Urania Giulia Rosina Papatheu, del gruppo FIBP-UDC, riferisce al Senato del degrado nella zona di Corso Sicilia. «Dislocate più forze dell’ordine».
La cronaca catanese è ormai abituata a sottolineare la situazione di degrado che assilla Corso Sicilia, che ormai imperversa da anni e sembra, a tratti, acuirsi.
Probabilmente per questo, il dibattito perpetuo rivendicato da Pietro Ivan Maravigna, presidente del Comitato dei residenti di Corso Sicilia sul degrado in cui riversa tale zona a causa dello spaccio di stupefacenti e della prostituzione routinaria, è finalmente approdato al Senato della Repubblica nel testo dell’atto della catanese Urania Giulia Rosina Papatheu, del gruppo FIBP-UDC rivolto al Ministero dell’Interno in cui della centralissima zona di Catania si sottolinea “l’adescamento dei clienti da parte delle prostitute, e la consumazione di rapporti sessuali a pagamento avviene in strada, all’aperto, dinanzi ai portoni delle abitazioni”, “risse tra le varie bande di diversa etnia, tra protettori e prostitute, tra spacciatori e tossicodipendenti, tra spacciatori e protettori, tra prostitute e clienti” e ‘le bancarelle dei venditori extracomunitari abusivi occupano illegalmente, per centinaia di metri, i portici di corso Sicilia”. Questo, solo per citare alcuni problemi evidenziati nel testo.

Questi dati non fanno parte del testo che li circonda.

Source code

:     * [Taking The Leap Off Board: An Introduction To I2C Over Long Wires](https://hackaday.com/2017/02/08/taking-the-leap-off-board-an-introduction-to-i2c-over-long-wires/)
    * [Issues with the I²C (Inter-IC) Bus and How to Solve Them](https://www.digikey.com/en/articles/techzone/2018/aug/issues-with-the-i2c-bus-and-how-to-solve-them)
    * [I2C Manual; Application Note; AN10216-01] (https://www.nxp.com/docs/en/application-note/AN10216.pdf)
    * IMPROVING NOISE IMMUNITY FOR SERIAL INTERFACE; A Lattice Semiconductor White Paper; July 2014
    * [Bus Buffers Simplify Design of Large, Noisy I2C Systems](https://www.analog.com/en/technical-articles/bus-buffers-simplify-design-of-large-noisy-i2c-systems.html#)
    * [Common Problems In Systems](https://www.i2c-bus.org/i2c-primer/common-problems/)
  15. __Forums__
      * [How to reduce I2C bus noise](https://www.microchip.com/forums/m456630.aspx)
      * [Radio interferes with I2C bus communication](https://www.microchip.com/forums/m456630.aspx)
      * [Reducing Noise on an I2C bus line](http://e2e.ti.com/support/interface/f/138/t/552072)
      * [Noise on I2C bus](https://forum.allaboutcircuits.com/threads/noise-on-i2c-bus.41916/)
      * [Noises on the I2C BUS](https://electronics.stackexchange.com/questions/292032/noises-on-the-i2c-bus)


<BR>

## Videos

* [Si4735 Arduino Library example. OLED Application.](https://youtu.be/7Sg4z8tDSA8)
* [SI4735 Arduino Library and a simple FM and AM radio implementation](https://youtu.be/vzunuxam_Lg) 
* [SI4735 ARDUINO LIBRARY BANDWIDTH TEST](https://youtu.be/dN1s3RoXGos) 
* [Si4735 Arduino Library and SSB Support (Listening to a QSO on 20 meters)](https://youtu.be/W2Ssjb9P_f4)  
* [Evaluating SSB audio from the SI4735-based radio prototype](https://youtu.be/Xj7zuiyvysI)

Papatheu: «Maggiore presenza forze dell’ordine in zona»
La senatrice Papatheu chiede “se il Ministro in indirizzo sia a conoscenza della grave situazione in atto in corso Sicilia a Catania e se non ritenga opportuno assumere provvedimenti urgenti ed indifferibili, finalizzati al rafforzamento immediato delle misure di sicurezza, ordine pubblico e controllo del territorio al fine di ripristinare i necessari presupposti di vivibilità sollecitati dagli abitanti; inoltre, “se non ritenga opportuno dislocare una maggiore presenza di forze dell’ordine in zona ed attivarsi, di concerto con le Istituzioni locali, al fine di prevedere misure che possano così consentire un percorso di riqualificazione sociale ed economica del territorio”.